START Records for the exercise

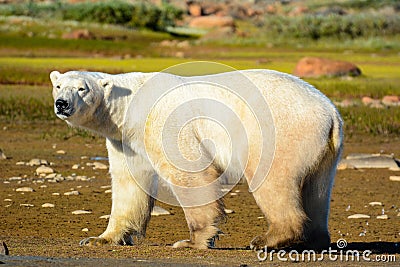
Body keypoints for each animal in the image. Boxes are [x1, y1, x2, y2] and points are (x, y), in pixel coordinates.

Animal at [50, 68, 342, 251]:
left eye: (82, 88)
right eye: (58, 85)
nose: (62, 103)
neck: (129, 105)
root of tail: (330, 112)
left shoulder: (164, 122)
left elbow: (188, 172)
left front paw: (193, 241)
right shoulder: (125, 141)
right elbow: (128, 184)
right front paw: (99, 238)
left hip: (279, 133)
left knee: (272, 179)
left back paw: (267, 239)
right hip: (323, 152)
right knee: (317, 191)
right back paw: (314, 240)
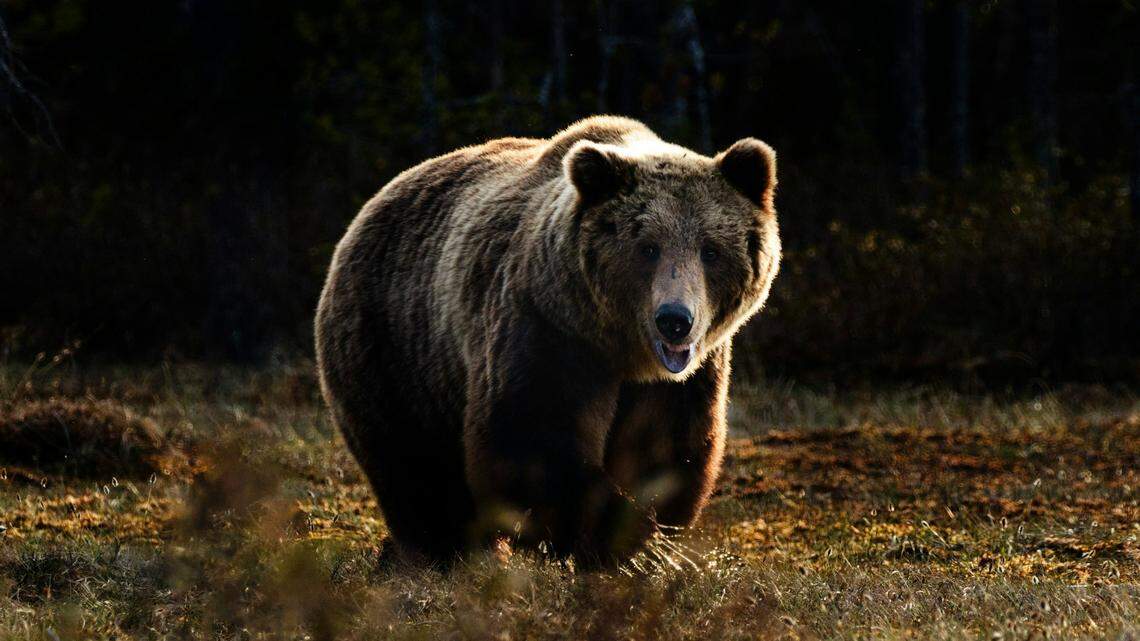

END Records for the exercise

_Task objective_
Identify each line in the records above containing the word "right"; copy those lines.

_Exercise answer_
right eye: (58, 85)
right shoulder: (125, 141)
right elbow: (128, 184)
right front paw: (99, 238)
right hip: (323, 152)
right knee: (317, 191)
right back paw: (314, 240)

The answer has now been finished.